La propriété stéphanoise de la famille Lagneaux se dote d’un nouveau responsable commercial et du même coup d’un changement de style avec des visées claires et nettes pour devenir Cru Bourgeois Exceptionnel.

« Longtemps, les vins du Château Petit-Bocq étaient très élevés avec un style que l’on peut considérer comme sur-toasté mais on a changé de braquet et fait venir l’œnologue Eric Boissenot« , explique Alexis Angliviel de la Beaumelle qui est entré dans les murs du Château au mois de janvier pour le 47ème millésime de Petit-Bocq. A l’époque, au début des années 70, le domaine pesait 2 hectares pour prendre un sérieux coup de sang en 1993 avec l’acquisition du Docteur Gaëtan Lagneaux. Ce Belge avait du charisme et un goût immodéré pour le vin. De millésime en millésime, le Château Petit-Bocq s’est agrandi pour compter aujourd’hui 19 hectares (49% cabernet sauvignon, 48% merlot, 2% petit-verdot et 1% de cabernet franc). Entre-temps, le Docteur Lagneaux s’est consacré entièrement à sa nouvelle passion de vigneron et il a promu la marque en Belgique, et pas seulement… En 2003, comme une récompense, Petit-Bocq rejoint les Crus Bourgeois. Onze ans plus tard, ce Château perd prématurément son meilleur ambassadeur à l’âge de 50 ans. Depuis, le père, Jacques, et le fils de Gaëtan, Adrien, se partagent la direction.

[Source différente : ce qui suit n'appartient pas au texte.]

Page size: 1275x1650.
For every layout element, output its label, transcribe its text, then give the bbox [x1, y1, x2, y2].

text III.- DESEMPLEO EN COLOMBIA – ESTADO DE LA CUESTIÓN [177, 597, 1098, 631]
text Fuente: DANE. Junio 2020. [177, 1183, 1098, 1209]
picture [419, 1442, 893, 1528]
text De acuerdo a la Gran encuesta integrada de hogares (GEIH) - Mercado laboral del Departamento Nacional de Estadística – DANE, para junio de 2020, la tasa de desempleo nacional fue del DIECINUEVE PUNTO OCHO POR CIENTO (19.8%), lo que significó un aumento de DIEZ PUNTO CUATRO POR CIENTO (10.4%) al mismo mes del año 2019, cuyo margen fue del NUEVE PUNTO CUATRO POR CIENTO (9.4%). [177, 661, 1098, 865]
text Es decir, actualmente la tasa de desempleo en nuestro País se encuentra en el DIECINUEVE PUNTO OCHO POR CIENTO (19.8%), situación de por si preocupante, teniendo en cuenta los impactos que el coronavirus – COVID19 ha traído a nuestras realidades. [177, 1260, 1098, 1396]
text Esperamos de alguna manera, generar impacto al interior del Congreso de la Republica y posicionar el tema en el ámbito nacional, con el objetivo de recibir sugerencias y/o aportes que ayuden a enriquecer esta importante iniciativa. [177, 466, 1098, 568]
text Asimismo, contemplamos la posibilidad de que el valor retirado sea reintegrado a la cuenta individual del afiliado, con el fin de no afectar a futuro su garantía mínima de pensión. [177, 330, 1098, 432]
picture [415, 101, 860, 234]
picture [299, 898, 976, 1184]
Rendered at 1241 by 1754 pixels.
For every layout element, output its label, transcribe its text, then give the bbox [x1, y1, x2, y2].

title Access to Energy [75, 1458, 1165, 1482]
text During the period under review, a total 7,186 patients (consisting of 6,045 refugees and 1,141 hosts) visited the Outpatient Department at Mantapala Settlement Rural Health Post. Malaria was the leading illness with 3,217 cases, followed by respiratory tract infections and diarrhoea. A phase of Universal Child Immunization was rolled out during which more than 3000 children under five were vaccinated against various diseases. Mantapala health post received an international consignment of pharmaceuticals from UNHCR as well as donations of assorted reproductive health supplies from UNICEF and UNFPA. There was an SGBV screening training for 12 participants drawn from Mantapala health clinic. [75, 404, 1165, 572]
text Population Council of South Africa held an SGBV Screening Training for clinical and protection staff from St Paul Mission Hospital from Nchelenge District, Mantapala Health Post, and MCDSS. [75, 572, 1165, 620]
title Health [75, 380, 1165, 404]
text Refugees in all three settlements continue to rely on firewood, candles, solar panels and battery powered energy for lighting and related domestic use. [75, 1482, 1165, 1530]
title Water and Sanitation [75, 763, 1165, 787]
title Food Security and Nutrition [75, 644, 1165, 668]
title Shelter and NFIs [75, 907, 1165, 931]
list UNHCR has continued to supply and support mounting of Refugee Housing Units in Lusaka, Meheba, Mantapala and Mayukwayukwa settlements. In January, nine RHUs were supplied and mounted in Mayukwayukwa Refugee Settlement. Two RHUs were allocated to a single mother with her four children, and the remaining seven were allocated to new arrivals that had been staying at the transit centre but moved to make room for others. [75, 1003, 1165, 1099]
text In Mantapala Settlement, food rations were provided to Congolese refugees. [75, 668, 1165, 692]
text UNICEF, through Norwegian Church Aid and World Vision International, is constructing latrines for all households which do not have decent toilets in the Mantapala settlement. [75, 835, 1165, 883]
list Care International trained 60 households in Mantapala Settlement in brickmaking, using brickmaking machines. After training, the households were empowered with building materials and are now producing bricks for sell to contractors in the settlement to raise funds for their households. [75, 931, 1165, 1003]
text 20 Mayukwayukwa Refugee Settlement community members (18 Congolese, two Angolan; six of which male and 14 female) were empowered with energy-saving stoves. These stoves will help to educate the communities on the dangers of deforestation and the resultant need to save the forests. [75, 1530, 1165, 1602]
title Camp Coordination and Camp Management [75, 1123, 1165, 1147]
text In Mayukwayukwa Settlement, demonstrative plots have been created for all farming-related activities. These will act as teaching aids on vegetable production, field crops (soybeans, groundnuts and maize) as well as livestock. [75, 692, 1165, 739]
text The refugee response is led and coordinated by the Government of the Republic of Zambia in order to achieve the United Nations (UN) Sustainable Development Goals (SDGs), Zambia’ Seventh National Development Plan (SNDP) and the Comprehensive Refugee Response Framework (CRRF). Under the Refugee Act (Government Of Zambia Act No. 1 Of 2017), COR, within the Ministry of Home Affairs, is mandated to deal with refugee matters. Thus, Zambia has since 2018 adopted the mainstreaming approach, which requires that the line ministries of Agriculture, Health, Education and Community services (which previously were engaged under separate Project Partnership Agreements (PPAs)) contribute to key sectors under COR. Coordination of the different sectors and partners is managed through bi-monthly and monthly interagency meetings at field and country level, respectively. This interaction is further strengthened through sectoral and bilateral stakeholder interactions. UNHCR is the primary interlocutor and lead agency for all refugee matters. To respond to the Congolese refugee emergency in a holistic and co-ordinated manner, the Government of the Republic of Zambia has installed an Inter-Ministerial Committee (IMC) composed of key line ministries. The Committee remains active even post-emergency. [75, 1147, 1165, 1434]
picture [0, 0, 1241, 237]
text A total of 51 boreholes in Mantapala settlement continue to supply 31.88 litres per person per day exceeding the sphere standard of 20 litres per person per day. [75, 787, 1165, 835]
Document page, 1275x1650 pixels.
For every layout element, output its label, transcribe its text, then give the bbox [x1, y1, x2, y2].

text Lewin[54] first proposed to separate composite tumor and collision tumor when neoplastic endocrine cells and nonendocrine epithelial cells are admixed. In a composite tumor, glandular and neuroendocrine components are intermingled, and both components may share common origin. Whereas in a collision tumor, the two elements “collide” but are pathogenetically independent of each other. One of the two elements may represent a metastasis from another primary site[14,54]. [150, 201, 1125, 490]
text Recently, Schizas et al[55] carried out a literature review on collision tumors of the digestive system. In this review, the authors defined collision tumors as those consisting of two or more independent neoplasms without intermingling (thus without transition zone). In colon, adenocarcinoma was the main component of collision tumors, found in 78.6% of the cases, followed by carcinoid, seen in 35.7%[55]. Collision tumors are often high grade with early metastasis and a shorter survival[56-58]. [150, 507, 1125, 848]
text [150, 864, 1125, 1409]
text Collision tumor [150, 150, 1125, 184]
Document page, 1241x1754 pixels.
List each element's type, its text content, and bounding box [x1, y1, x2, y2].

Après 15 ans de courtage, Alexis Angliviel de la Beaumelle vient désormais les épauler avec une ambition assumée : « On travaille davantage en précision à la vigne, d’autant qu’Adrien a fait une formation de technicien, on augmente progressivement la proportion de cabernet sauvignon et on souhaite faire des vins plus faciles à boire dans leur jeunesse, d’où un élevage moins marqué et nous allons continuer à ne produire qu’un seul vin sur le domaine pour avoir un vrai effet millésime », souligne le responsable commercial. Un projet de Wine Shop est aussi dans les cartons. Petit-Bocq entame une renaissance avec notamment un vin en primeur 2018 très qualitatif, de bon augure. Il reste à attendre le classement et, en attendant, se rendre dans ce coin charmant de Saint-Estèphe où des bouteilles, mais aussi des magnums (48,50€ le 2016), sont à la disposition des amateurs. « L’idée est de se constituer un stock de vins livrables et de recevoir de plus en plus à la propriété, de montrer notre travail, c’est le sens de notre histoire », conclut Alexis Angliviel de la Beaumelle.